I probably found it just right now by myself:

http://energia.nu/Tutorial_Graph.html

I think this is already very close to what I need.

Sounds pretty straightforward.  Just be sure to narrow that signal down to something that the MSP430 can handle, as the ADC input ports shouldn't be exposed to more than 3.3V or else it'll damage the microcontroller.  A voltage divider cutting the signal in half may work, and then you can use the MSP430's built-in 2.5V voltage reference and the values should turn out accurate (0-4095) without needing to scale it.

I'm sorry, wrong voltage, I need to convert 10 Volt to those 2.5Volt.

Is it true that I just need two resistors?

How I imaging the circuit:

Source 0-10V -> Resistor 1 -> Input port on MSP430 -> GND??? -> Resistor 2 -> Back to the Source GND.

And R1 = 3*R2.

Would R1 = 40KΩ and R2 = 10KΩ be ok?

I just read things about impendance, high and low pass filter etc. and these things I don't remember anymore, school was too long ago...

First, 3*10k is 30k, not 40k J

Then, the “GND???” In the middle is wrong. It’s Input->R1->MSP->R2->GND. On MSPs with separate AVSS pin, signal source and AVSS should be connected and routed separately to the supply GND, so no digital supply currents run on this trace.

Yes, if you use 10k/30k voltage divider, this means you have a 40k load on the source. On 10V signal, this means a current of 250µA, plus the inrush current of the ADC during sampling phase. It also means the inrush current for the ADC is limited by 30k series resistor, so a sufficiently long sampling time is required. (check the users guide or datasheet for the sampling capacitor size, and calculate the charging time constant for it). This also acts as a low-pass filter on the signal.

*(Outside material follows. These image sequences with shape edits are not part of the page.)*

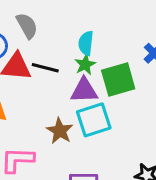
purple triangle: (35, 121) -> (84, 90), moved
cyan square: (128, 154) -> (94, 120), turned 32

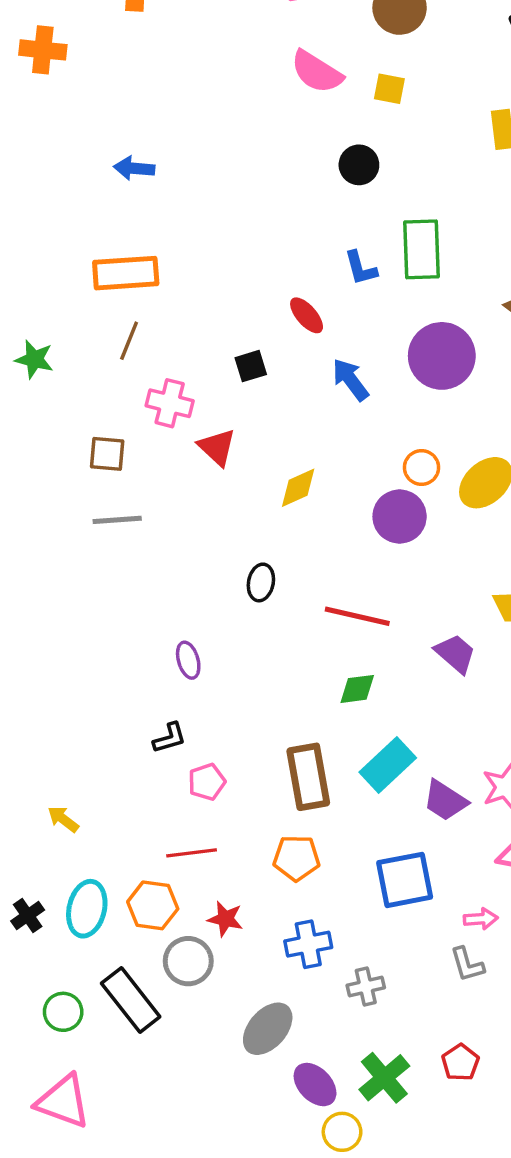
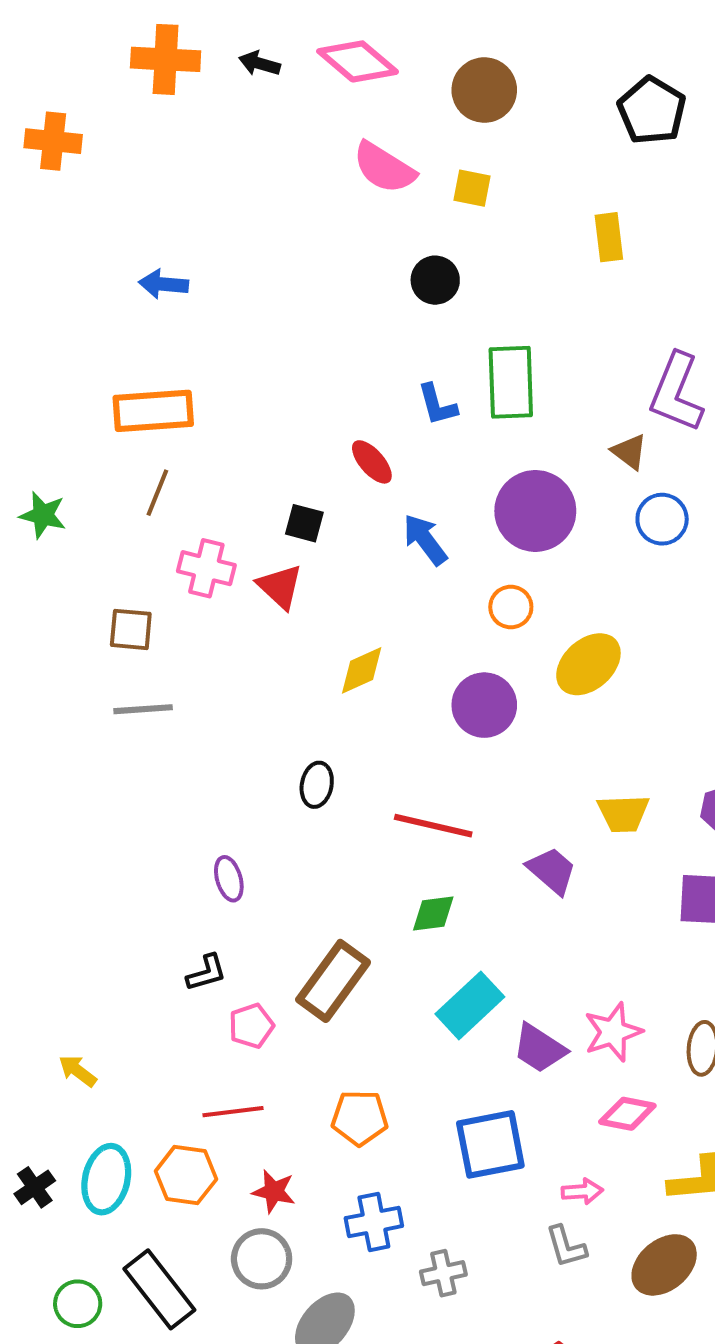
black square: (251, 366) -> (304, 523), turned 32
red triangle: (217, 447) -> (280, 587), moved
orange circle: (422, 467) -> (511, 607), moved
brown rectangle: (308, 777) -> (333, 981), moved, turned 46
gray circle: (188, 961) -> (262, 1259), moved

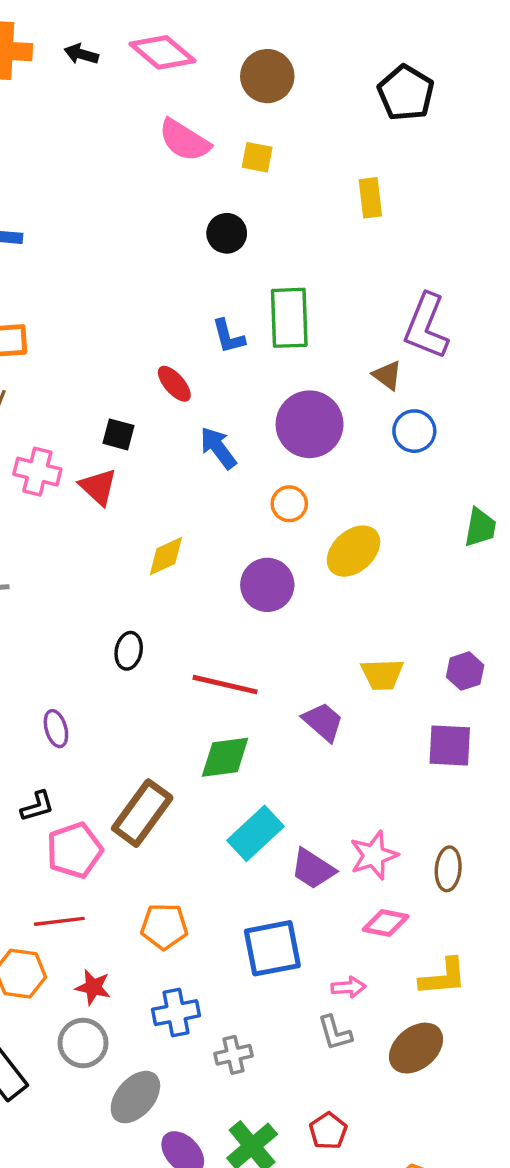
green diamond: (433, 913) -> (225, 757), size x1.4
pink pentagon: (251, 1026) -> (75, 850), size x1.5

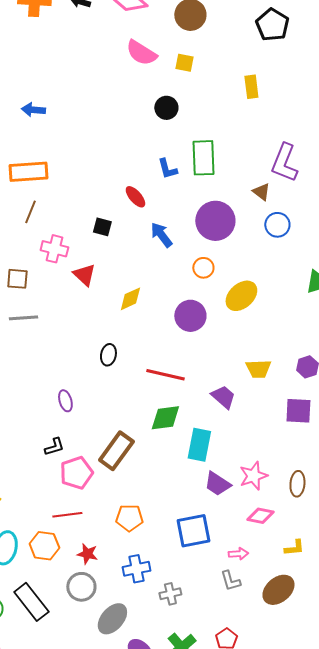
red triangle: (98, 487) -> (84, 275), moved
cyan rectangle: (255, 833) -> (199, 445), moved, turned -36
yellow L-shape: (443, 977) -> (294, 548), size x0.7

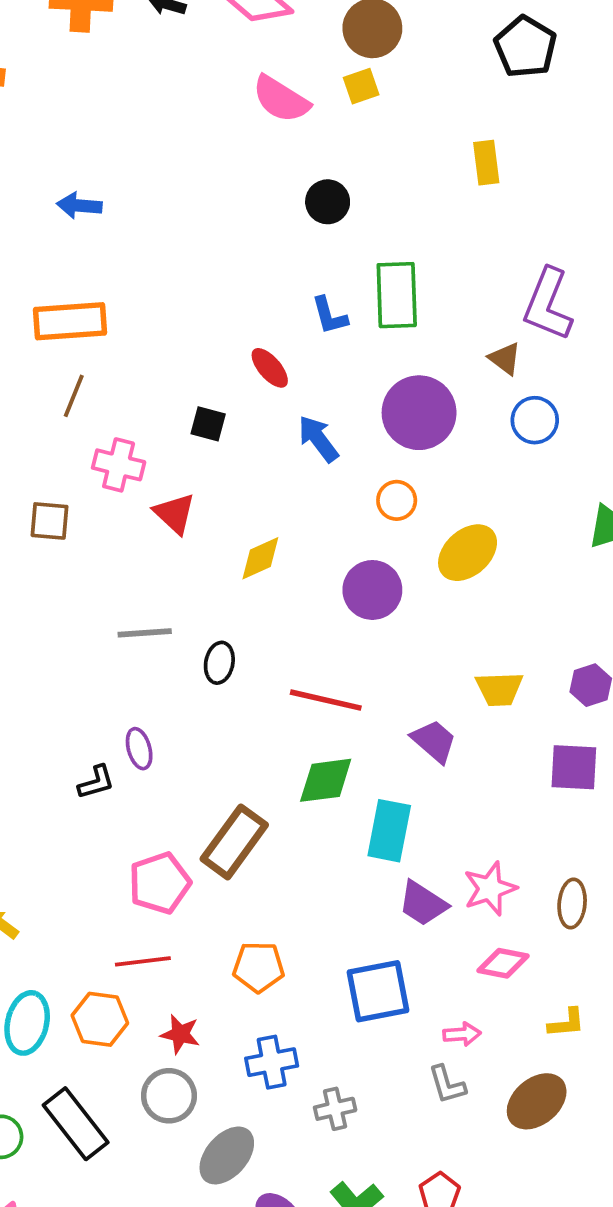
yellow square: (184, 63) -> (361, 86), moved, turned -30
gray line: (23, 318) -> (145, 633), moved
black L-shape: (54, 447) -> (96, 782), moved

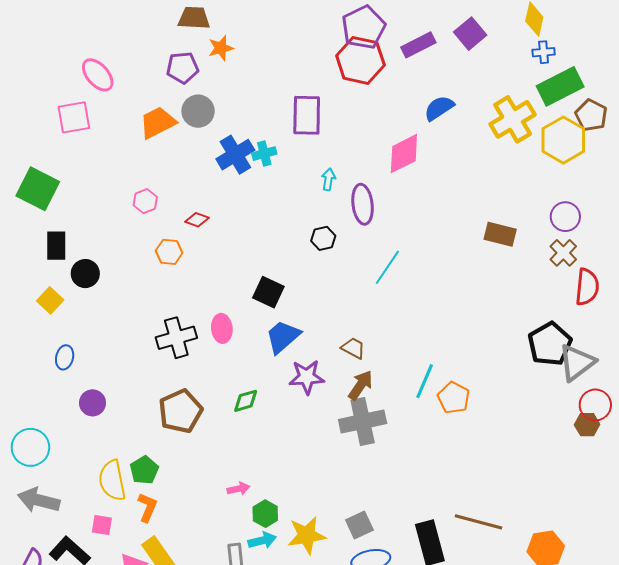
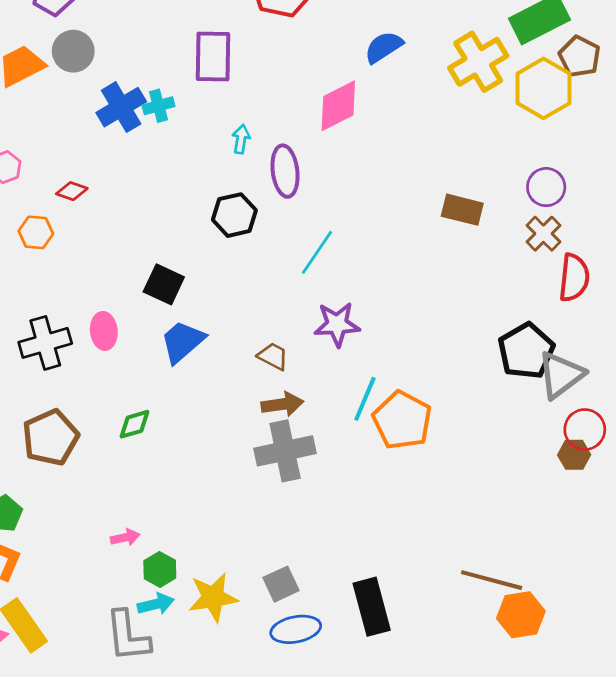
black hexagon: (323, 238) -> (234, 215), size x1.4
purple star: (307, 377) -> (337, 324), moved
brown arrow: (360, 385) -> (282, 404), turned 48
orange pentagon: (454, 398) -> (402, 420), size x1.4
brown line: (478, 522) -> (492, 580), moved

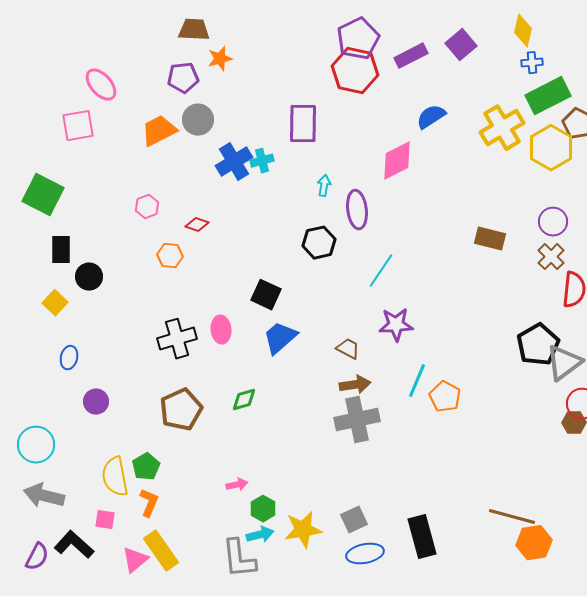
orange pentagon: (402, 420) -> (445, 397), size x0.7

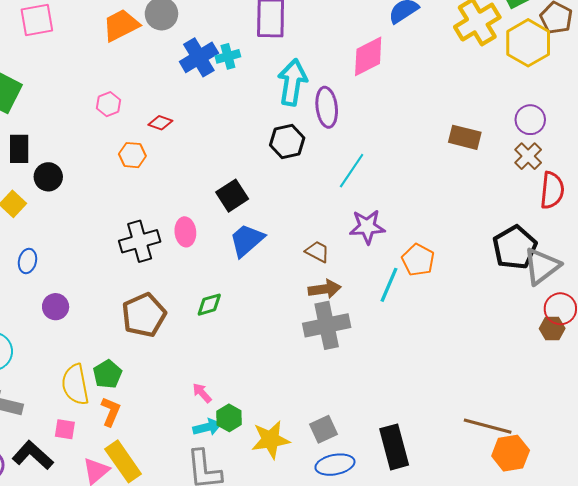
cyan arrow: (324, 186) -> (292, 82), size x2.0
black square: (266, 295) -> (232, 196), turned 32
orange pentagon: (445, 397) -> (418, 260), moved
pink arrow: (237, 485) -> (202, 393), turned -120
cyan arrow: (260, 535) -> (207, 427), moved

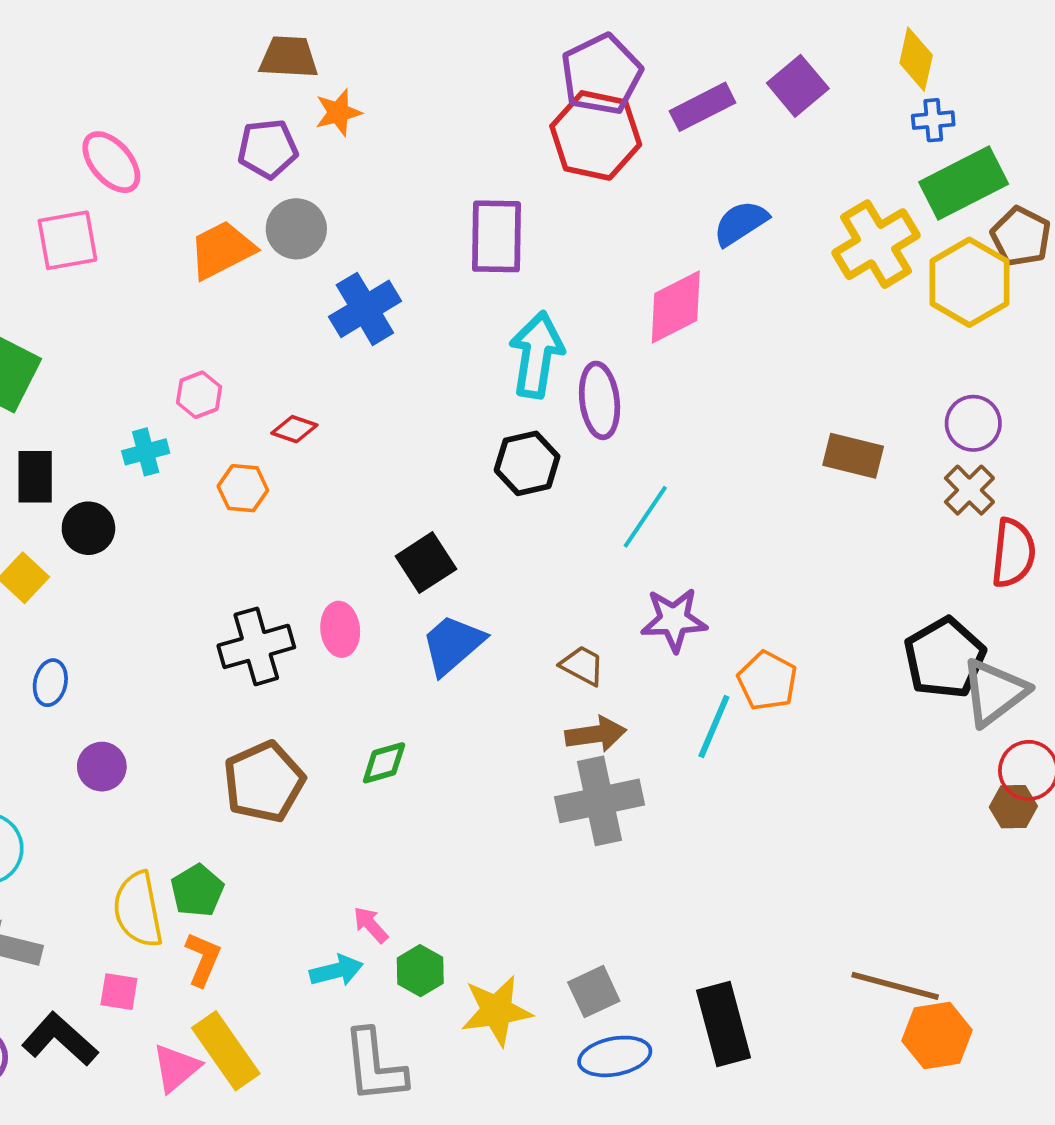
cyan cross: (228, 56) -> (146, 452), moved
cyan arrow: (207, 427) -> (336, 971), moved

You can raise R1+R2, and the sampling time, to make the load smaller.
Also, the signal source itself has a resistance (R0), which is in series to R1. It may be small or large. The larger it is, the more does the impedance of the voltage divider R1+R2 affect the measured voltage and the required sampling time.
U2 is actually R2/(R0+R1+R2).

If you want to add hardware an OpAmp could work. You could divide the voltage by about 3 very easy, which would fit within the 3v3 analog input range of the MSP430. A minor issue might be the slew rate though.

Impedance on the MSP430 board wouldn't be an issue since OpAmps have high output impedance.

Sven Bex said:

OpAmps have high output impedance.

However, an OpAmp is overkill unless you have a signal source with a very high output impedance (thus delivering only a very low current without breaking down) and need a high sampling frequency, so the sampling time must be short and the source output current can't charge the sampling capacitor in time.
Sure, a resistor divider means a relatively high cross-current from signal to GND (through the two resistors), but an OpAmp requires some operating current too. Also an OpAmp cannot amplify by a factor less than 1 (unless you operate it in inverting mode, which means you need a second OpAmp to revert it, and a negative supply), so you'd need a resistor divider on its input too (even though it might have a higher resistance due to the higher OpAmp input impedance).